RESIDENTS today get they say on the bright new future for a Southampton estate.

Green areas, modern housing, adventure playgrounds and community spaces will soon become a reality in Townhill Park as part of the city council’s grand designs to breathe fresh life into the neighbourhood.

Now residents of Meggeson Avenue and the surrounding streets can have their say on the latest proposals when they go on public display today.

Dozens of homeowners and council tenants in the area will gather at Cutbush Children’s Centre, in Cutbush Lane, this morning to run the rule over the latest vision for their new-look estate as the groundbreaking regeneration scheme moves another step closer.

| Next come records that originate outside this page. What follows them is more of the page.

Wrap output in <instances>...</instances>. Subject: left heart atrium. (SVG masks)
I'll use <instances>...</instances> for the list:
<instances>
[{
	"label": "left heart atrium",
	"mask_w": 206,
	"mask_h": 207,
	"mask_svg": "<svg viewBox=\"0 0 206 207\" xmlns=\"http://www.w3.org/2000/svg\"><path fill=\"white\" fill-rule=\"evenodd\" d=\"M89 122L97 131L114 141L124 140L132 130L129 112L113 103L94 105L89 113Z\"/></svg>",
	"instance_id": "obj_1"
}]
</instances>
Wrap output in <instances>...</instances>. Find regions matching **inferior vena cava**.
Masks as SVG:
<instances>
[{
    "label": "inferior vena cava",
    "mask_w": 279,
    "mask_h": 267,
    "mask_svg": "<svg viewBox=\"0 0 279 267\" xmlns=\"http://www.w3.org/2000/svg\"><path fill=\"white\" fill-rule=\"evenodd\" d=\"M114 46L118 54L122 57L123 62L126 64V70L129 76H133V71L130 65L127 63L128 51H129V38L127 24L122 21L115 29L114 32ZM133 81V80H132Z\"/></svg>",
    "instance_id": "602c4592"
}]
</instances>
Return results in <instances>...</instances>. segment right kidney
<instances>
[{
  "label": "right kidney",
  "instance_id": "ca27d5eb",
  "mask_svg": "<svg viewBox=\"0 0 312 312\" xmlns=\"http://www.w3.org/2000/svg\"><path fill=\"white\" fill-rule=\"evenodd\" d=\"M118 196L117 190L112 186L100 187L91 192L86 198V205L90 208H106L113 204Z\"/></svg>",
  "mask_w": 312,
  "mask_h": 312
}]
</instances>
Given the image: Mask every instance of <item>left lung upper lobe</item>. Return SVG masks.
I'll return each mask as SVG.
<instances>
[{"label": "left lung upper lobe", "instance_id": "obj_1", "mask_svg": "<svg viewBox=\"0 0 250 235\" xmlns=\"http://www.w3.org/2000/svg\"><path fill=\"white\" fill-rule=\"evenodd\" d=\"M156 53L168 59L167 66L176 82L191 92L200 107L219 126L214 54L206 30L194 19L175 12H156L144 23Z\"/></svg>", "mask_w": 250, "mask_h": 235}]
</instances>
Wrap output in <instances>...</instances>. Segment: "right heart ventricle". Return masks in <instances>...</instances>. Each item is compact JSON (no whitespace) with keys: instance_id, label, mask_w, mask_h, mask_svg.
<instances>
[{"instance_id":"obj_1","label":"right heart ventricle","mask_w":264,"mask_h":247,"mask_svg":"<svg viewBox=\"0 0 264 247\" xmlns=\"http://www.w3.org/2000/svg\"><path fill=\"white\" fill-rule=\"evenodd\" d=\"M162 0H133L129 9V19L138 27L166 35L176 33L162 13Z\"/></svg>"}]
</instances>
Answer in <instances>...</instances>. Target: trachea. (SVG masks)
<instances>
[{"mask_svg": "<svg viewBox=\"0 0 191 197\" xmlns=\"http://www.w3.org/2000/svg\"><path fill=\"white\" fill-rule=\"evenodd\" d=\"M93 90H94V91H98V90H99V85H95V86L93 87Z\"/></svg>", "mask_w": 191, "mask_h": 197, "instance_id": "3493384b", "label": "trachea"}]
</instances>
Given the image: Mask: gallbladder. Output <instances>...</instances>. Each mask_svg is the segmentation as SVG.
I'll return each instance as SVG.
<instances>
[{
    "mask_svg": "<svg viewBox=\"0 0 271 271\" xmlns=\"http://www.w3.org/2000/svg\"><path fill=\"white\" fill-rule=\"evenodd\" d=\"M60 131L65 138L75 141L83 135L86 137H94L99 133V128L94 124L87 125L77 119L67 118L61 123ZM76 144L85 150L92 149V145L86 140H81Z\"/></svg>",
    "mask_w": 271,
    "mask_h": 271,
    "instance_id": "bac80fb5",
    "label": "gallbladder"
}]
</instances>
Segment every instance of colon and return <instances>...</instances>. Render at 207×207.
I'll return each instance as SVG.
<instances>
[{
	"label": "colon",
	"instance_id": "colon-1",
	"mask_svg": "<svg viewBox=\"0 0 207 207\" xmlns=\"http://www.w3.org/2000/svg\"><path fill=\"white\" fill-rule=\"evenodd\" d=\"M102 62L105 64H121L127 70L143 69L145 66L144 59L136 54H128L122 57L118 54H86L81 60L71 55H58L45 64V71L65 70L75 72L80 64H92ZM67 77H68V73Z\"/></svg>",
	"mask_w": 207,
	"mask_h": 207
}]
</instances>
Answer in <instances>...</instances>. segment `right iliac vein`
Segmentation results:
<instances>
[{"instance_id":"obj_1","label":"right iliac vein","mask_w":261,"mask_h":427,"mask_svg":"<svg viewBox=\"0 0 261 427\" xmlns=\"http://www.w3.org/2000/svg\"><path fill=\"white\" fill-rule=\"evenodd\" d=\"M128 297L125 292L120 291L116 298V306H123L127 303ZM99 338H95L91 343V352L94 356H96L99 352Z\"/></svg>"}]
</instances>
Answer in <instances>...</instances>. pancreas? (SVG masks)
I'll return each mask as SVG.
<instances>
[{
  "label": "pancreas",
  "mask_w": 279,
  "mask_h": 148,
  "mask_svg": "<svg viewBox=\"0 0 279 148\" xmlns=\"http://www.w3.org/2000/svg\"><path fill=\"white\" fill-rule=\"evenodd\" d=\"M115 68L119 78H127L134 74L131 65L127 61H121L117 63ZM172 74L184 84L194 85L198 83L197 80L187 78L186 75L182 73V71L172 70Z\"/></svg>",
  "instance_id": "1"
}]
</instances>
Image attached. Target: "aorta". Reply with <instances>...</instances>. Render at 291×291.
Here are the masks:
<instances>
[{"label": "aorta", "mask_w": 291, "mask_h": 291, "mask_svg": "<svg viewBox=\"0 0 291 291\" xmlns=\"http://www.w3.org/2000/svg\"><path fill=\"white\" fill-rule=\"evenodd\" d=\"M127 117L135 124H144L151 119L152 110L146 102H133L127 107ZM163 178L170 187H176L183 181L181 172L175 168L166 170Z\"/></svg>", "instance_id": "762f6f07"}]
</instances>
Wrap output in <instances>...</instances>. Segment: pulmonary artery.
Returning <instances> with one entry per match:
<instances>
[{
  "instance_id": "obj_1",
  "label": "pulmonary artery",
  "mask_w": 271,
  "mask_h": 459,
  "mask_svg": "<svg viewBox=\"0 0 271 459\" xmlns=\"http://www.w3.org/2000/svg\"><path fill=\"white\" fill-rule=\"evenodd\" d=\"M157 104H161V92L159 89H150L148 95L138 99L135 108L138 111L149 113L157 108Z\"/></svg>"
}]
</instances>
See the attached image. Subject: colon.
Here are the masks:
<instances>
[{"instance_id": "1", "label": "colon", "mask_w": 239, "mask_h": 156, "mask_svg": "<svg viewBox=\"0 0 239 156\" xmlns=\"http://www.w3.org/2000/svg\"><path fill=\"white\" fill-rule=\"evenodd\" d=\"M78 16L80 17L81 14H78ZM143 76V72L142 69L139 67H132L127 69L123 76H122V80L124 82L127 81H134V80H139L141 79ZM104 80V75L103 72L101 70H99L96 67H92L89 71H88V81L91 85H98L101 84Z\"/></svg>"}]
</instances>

As previously reported by the Daily Echo, the ambitious £100m project to rejuvenate Meggeson Avenue and its adjoining streets was given the green light by the city’s former Tory leaders back in March 2012.

The original blueprint contained plans to demolish 428 ageing homes to make way for 675 new flats and houses, more than half of which would be “affordable”.

Further new properties were also earmarked for development on Frogs Copse to create a “central park,” while a new parade of shops, a pub or cafe and a village green were also included in the proposals.

Those plans were re-examined by Southampton’s Labour administration later that year following their election victory in May 2012, but the city’s housing supremo, Cllr Warwick Payne, pledged to “follow through” with the regeneration.

However the chairman of the council’s scrutiny committee, Cllr Jeremy Moulton, called in the decision after it was revealed that rents on 450 new council properties would almost double, sparking anger among residents. But following a fresh consultation, the wheels are now back in motion with the first phase of building work due to get under way by 2016.

Cllr Payne, the council’s Cabinet member for housing and sustainability, said: “I would encourage as many of them as possible to go along and view these latest plans to make sure they support them.

“If we are doing something right, we want to know about it so that we can push ahead with it, but at the same time if we are doing something people aren’t happy with then we can amend the plans again.”

The proposals are due to be approved in November, with the first phase of demolition and building work pencilled in for early 2015.

The artist’s impressions will be on display at Cutbush Children’s Centre between 9.30am and 12.30pm today.